### TASK ITEM
Say how many lines of the listing below include "Sterbefall". Write only that number.

### EXCERPTED RECORDS
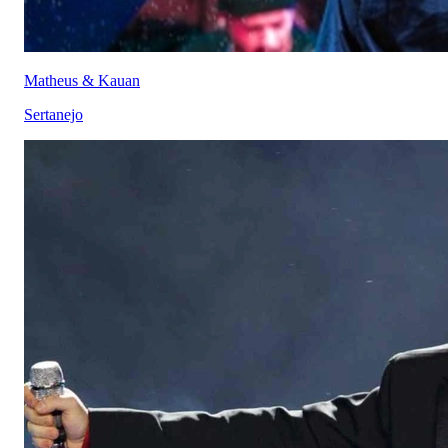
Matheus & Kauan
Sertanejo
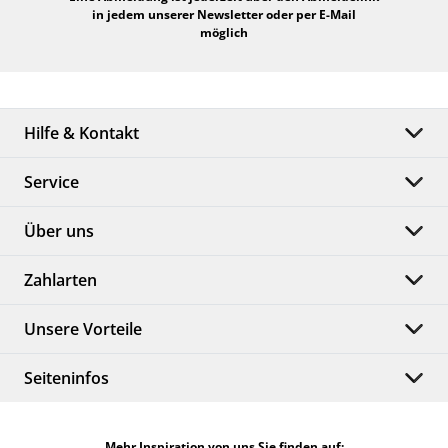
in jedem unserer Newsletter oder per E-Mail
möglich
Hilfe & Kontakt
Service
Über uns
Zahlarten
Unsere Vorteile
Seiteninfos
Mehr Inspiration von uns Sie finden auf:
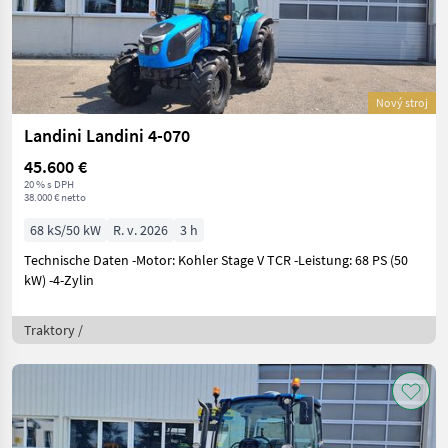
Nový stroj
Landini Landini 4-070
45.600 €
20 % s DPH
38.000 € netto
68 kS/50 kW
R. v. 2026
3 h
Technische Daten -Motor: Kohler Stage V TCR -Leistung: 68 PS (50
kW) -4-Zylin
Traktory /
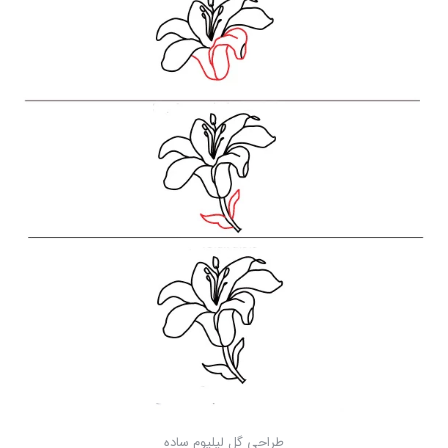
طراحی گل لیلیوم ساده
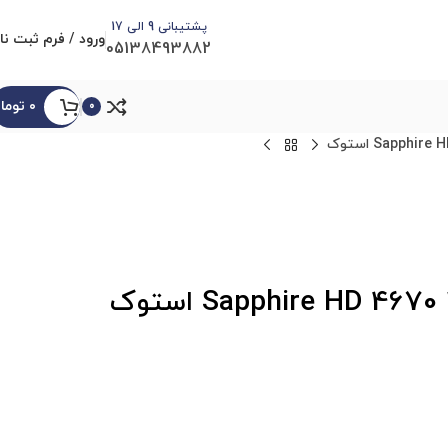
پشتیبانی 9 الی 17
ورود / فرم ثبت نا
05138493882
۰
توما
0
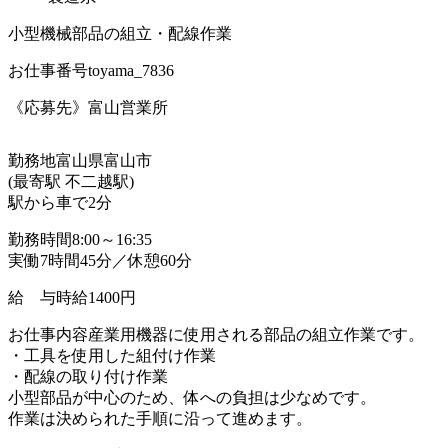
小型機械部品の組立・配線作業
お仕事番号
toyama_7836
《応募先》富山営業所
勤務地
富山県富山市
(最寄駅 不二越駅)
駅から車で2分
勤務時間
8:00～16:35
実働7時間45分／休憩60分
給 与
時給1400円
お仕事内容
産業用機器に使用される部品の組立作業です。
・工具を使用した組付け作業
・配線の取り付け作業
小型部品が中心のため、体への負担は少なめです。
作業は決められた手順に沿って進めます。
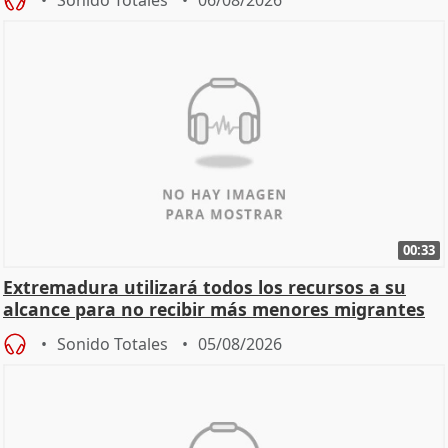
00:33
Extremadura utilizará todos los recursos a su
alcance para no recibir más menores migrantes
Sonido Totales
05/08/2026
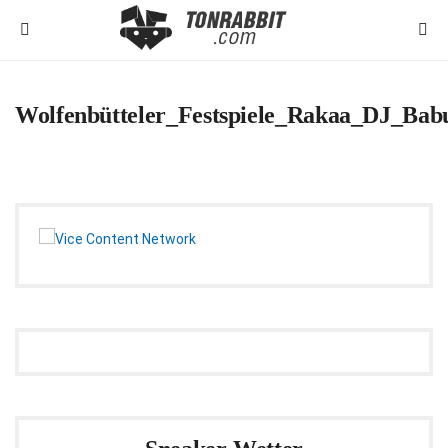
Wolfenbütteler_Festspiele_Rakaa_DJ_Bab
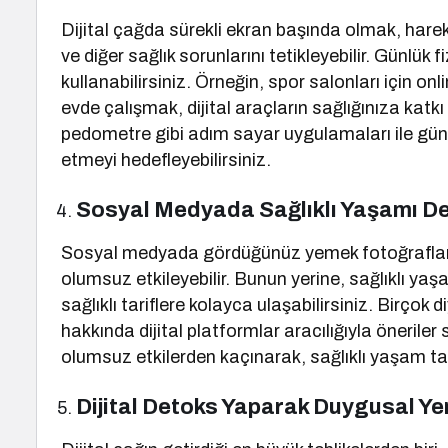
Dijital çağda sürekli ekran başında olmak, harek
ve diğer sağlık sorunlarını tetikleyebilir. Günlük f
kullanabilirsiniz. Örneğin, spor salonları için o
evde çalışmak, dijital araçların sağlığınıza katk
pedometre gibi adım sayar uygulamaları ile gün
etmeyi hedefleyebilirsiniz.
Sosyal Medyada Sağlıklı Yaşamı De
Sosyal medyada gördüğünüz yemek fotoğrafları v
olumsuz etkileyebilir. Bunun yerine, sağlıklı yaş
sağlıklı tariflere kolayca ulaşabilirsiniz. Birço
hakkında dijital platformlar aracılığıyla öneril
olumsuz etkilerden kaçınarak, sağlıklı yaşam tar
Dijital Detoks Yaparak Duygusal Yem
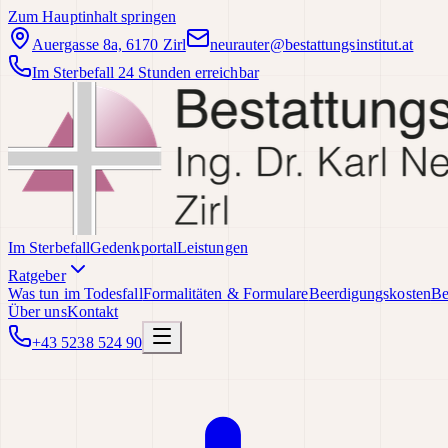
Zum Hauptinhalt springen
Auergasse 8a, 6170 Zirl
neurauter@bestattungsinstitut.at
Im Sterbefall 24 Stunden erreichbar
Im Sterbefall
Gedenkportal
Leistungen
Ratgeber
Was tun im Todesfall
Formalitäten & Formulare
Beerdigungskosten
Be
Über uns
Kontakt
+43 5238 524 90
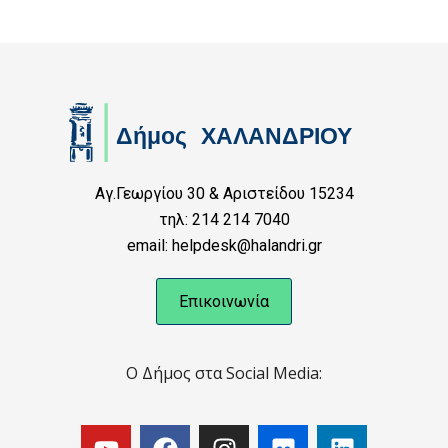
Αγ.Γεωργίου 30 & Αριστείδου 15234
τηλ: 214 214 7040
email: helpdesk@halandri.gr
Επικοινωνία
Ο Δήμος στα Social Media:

### OUTPUT
2